I am red in the face. “There’s nothing to be scared of,” says the ebony-tinted, six-foot-tall surfing coach. I don’t tell him that my ruddy complexion has less to do with fear and more to do with the exertions of holding my tummy in for the better part of the last hour.
I am near Kovalam, Chennai’s surfing haven, surrounded by lithe men and women who look like they have been poured into their body suits. Everyone is here to learn to be riders on the storm — like the thousands before who have been spurred by the city’s enthusiastic surfing community. Led in the initial years by men from the local fishing villages, Kovalam now hosts its own surf festival and is home to many a prize-winning surfer.
Former South African cricketer Jonty Rhodes and super model-turned-running evangelist Milind Soman are familiar faces here.
We limber up on the copper sands — stretches, lunges, burpees and the ‘pop-up’ that teaches you how to stand up in water. I am so out of breath that I am tempted to slip away and hide behind the coconut water vendor. Just then, Coach asks each of us to pick a surf board; I come up trumps with the pink one named ‘Padillac’.
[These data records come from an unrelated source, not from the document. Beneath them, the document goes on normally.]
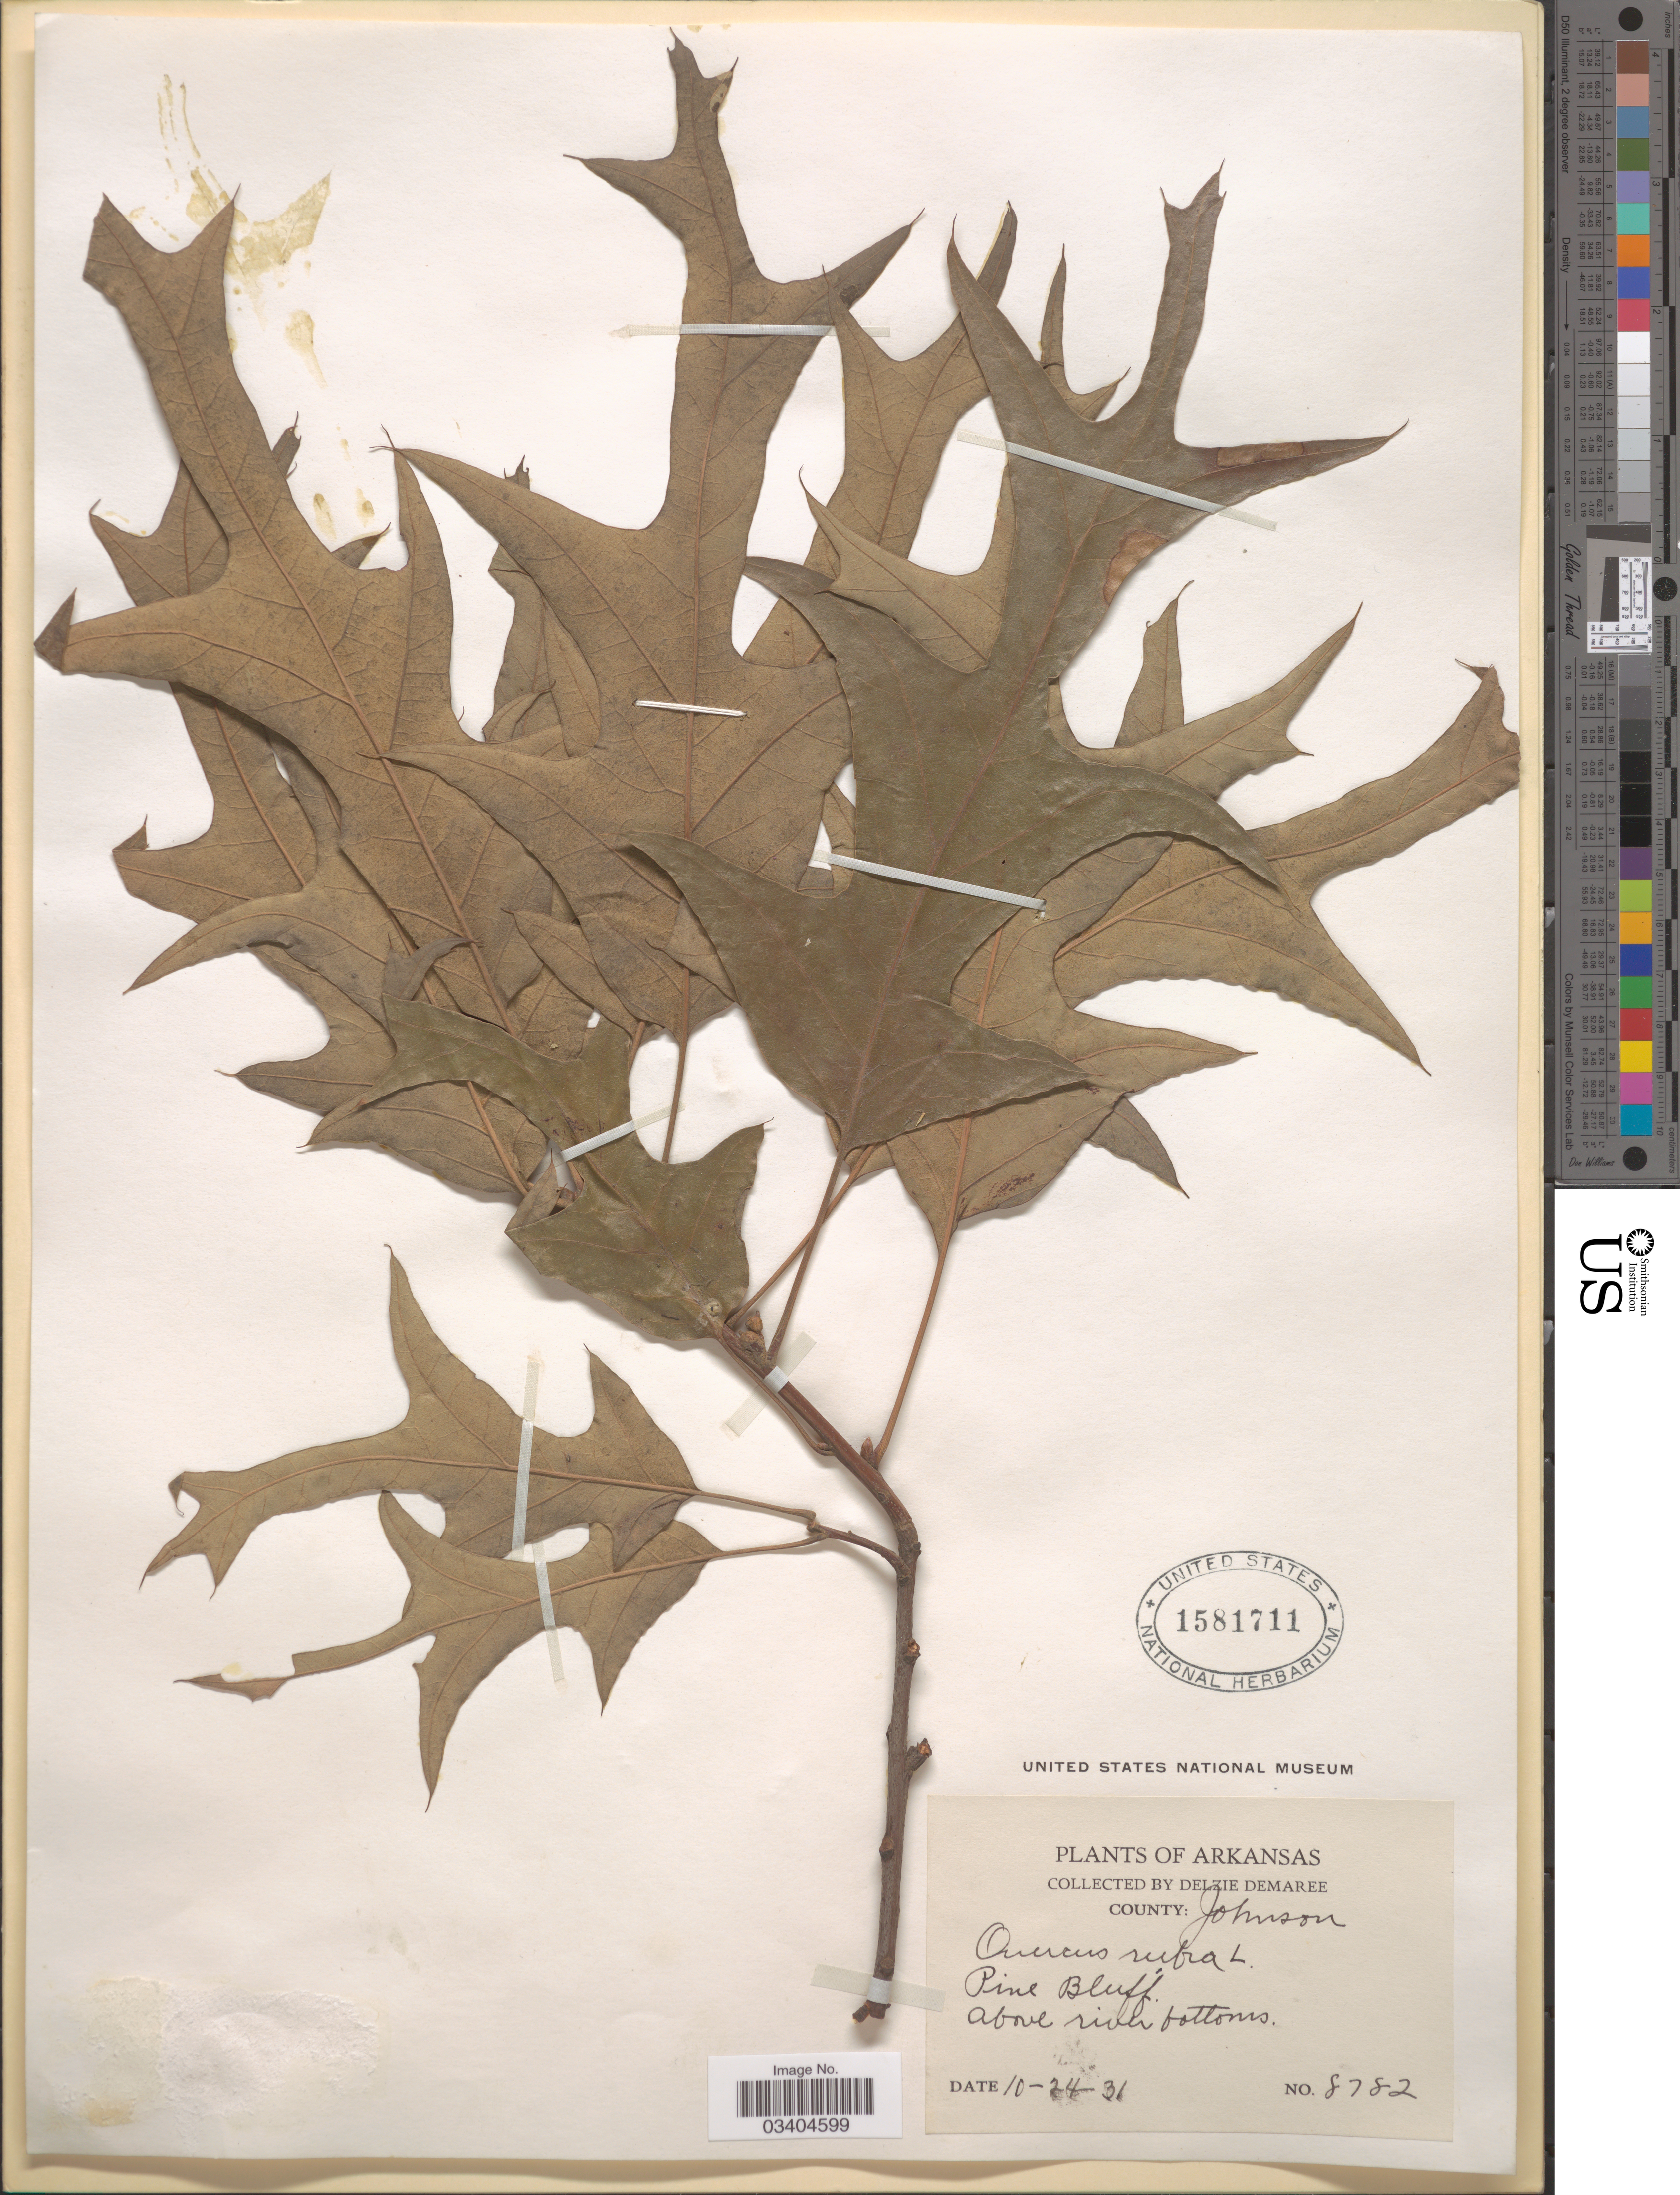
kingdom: Plantae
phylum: Tracheophyta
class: Magnoliopsida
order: Fagales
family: Fagaceae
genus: Quercus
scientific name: Quercus falcata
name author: Michx.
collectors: D. Demaree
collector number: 8782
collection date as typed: Transcribed d/m/y: 24/10/31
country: United States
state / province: Arkansas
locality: County: Johnson. Pine Bluff. Above river bottoms.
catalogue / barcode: US 1581711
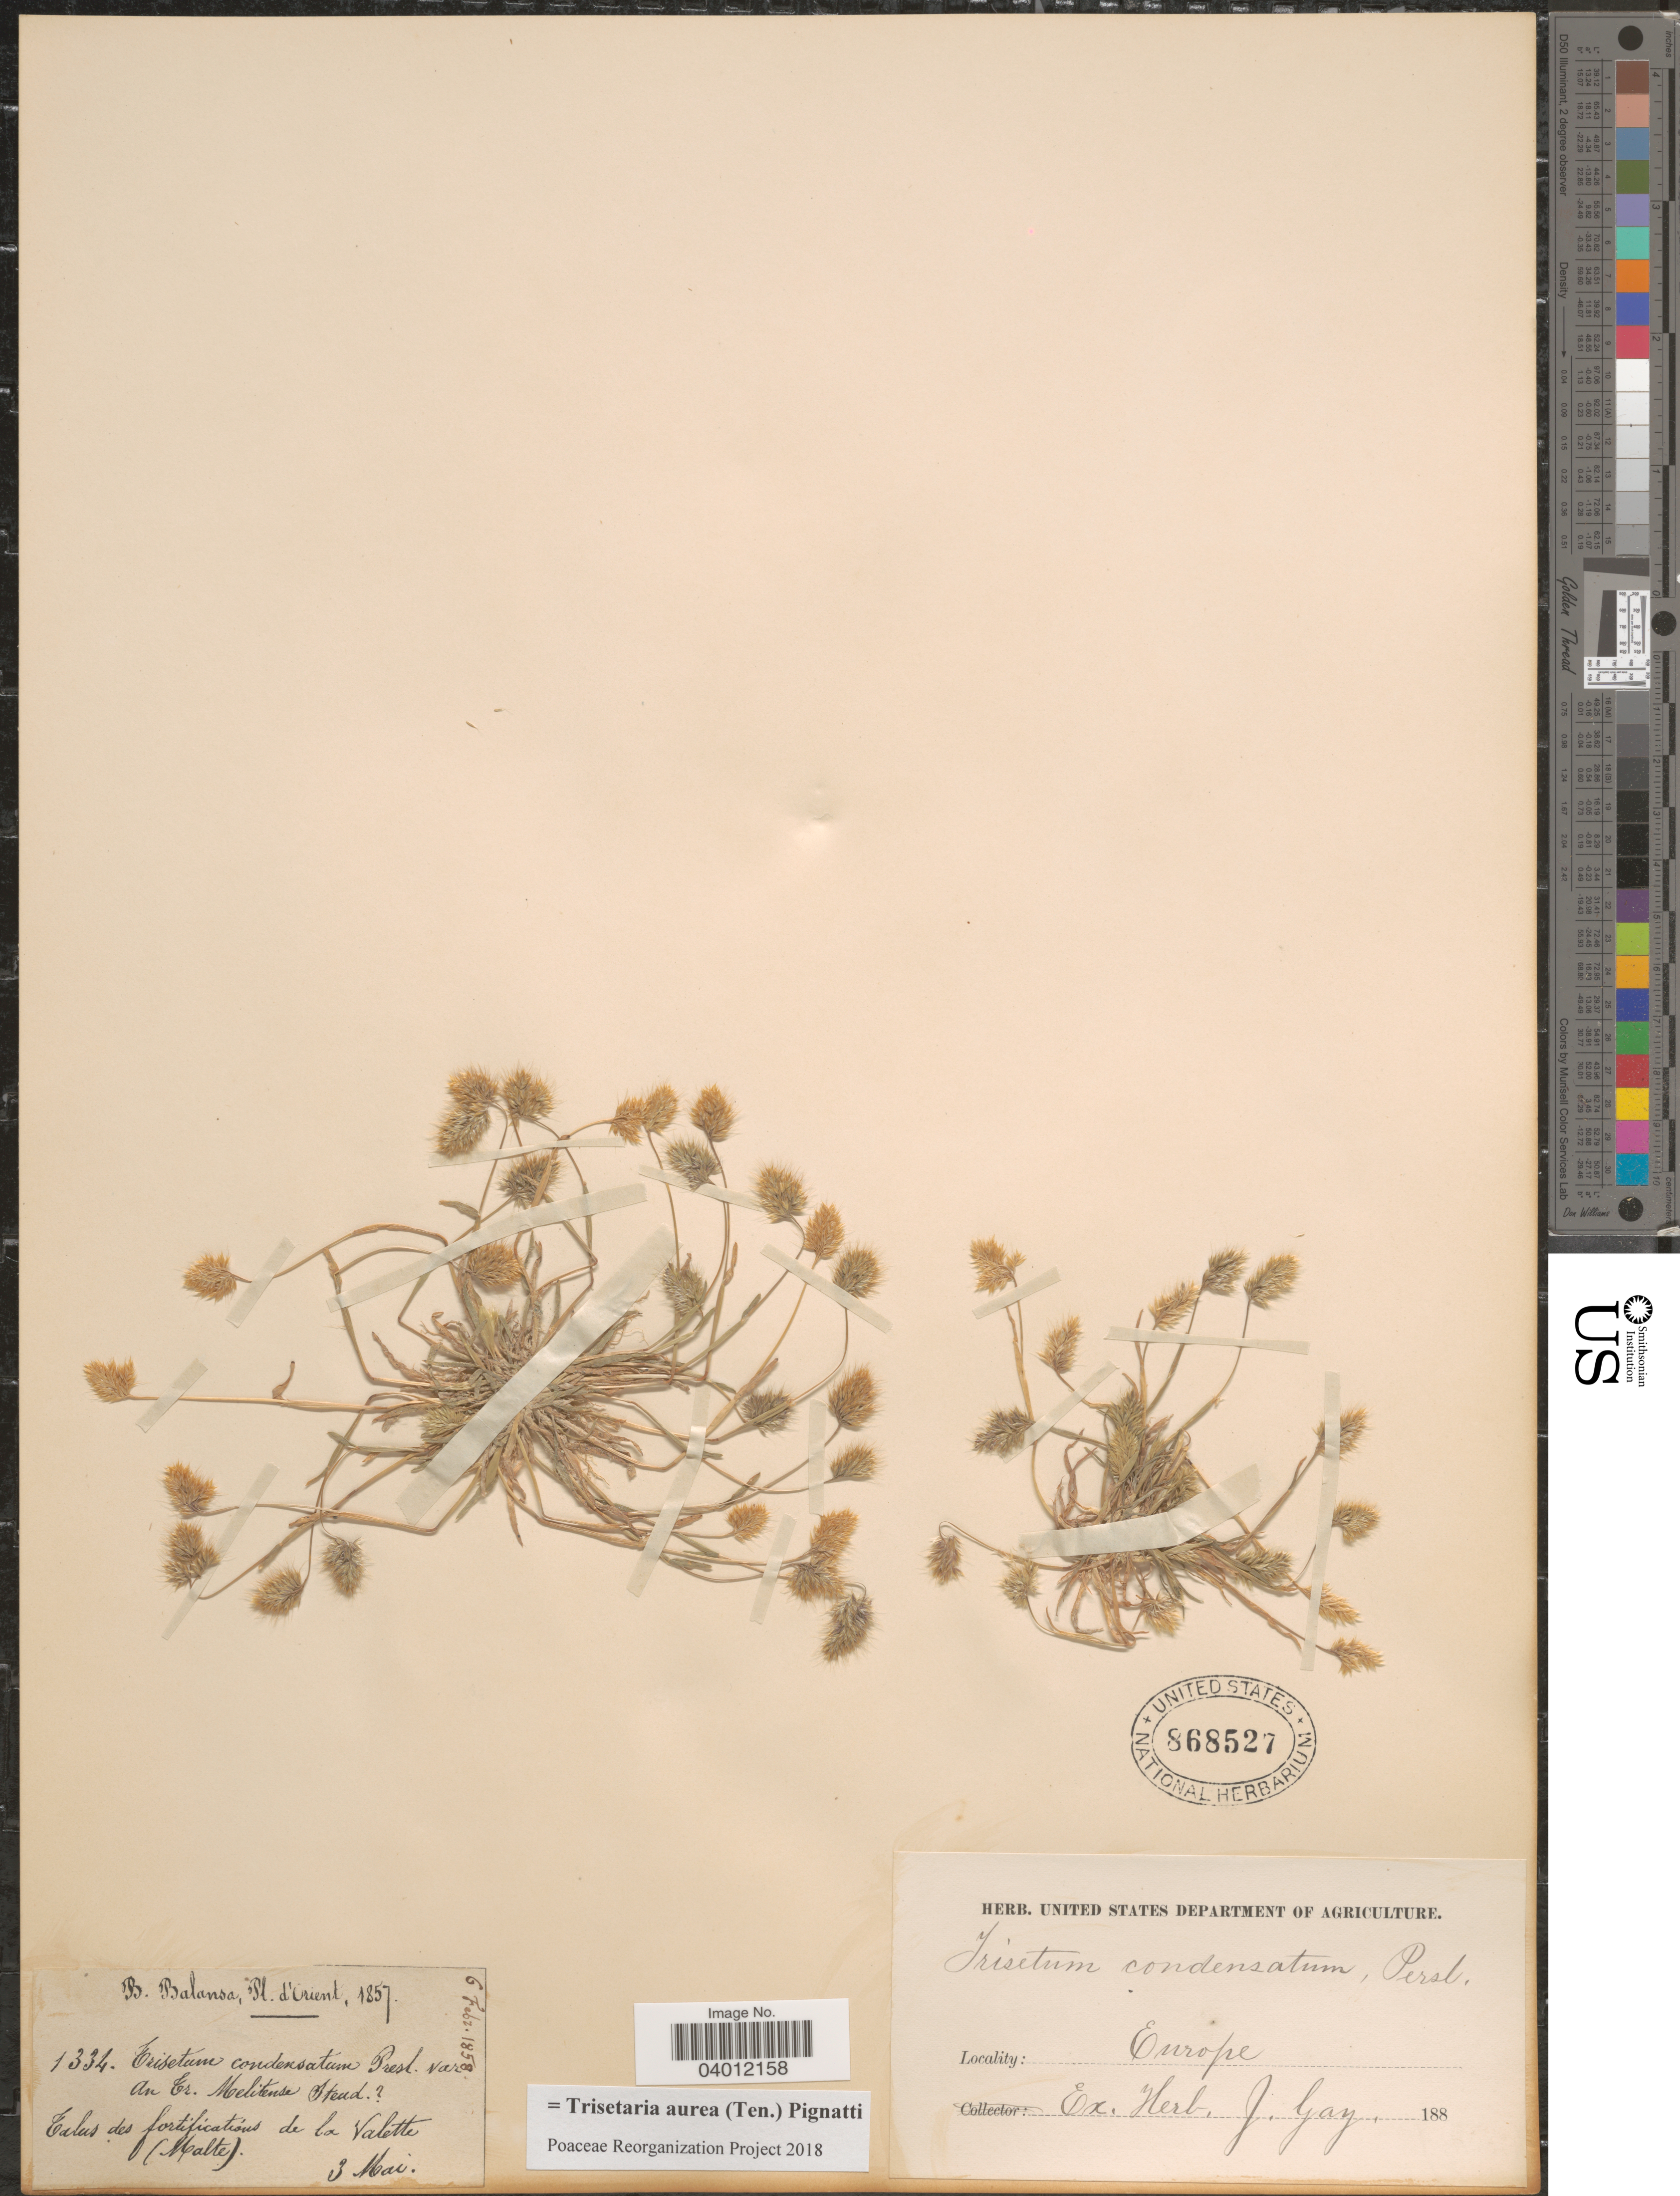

“We’ll start with 10 metres in,” says Coach. I paddle in, so ungracefully that I might as well be auditioning for ‘jackass of the day’. Wave after wave peels away and scatters on the beach; I’m still prone on the board, looking nowhere like the man in my earliest surfing memory — the Apollo riding the waves in the Old Spice ad.
Alongside are a man and his dog balancing on the surfboard with a skill that is amazing. The dog probably has its own Instagram page!
A rare barrel wave turns me over and I plough underwater like a bobsled. It’s quiet — there’s sunlight, fish and the calm of eternity — till I cut my elbow on some coral before crash landing on the shore.
— Deepa Alexander loves the coast but doesn’t lounge on the sands, lest she be mistaken for a beached whale.
Miles of heaven above, nearly equal depths of ocean below. In between, little specks of humanity bobbing on our fancy boats pretending we know what we do.
Well, they are — the dapper, savvy, internationally competitive sailors at Royal Madras Yatch Club. I am pretending nothing, but clinging on for life, hoping the dolphins will forgive me if I hurl my stomach’s contents into their living room.
I’m sorry, dolphins. I’m trying, but this vessel is almost perpendicular to the water now, and I see more ocean less boat below my feet. I wonder wildly how deep the water is, how many women like me can be stacked on top of each other from the bed to the suface. A hundred? A thousand? I’m too small for this, too inept. I’m too young to die.
Oh look, the boat is straight again: I can rest my feet, lean against the railing for half a minute. “It’s impressive that you haven’t gotten sea sick yet, being a first-timer,” someone tells me. I beam — of course, I’m a natural. I’m queen of the ocean. Oh no, they’re titling the boat again, everyone is darting to the other edge for balance. Somebody save me.
It is to the sailing team’s credit that no one has laughed at my sheer terror. That they are actually taking the time out to reassure and explain, in the midst of furling and unfurling sails, following commands, calculating wind speed and direction and keeping the slick afloat as it twists and turns impossibly. But then, this community in Chennai is a tight-knit and friendly one; maybe they remember their first time, too (the cool sea spray and leaping dolphins help).
The sailors deal with their tasks and my blunderings for an hour, and then it’s finally time to head back. “Did you have a good time,” they ask? “Oh, yes,” I say. “Would you like to do this again?”
Sure, a good rush of adrenaline never hurt anyone.
— Meghna Majumdar loves the blue, especially her deep blue blanket in which she hibernates all day, far away from Nature.
(In this column, we pit two Chennai icons against each other.)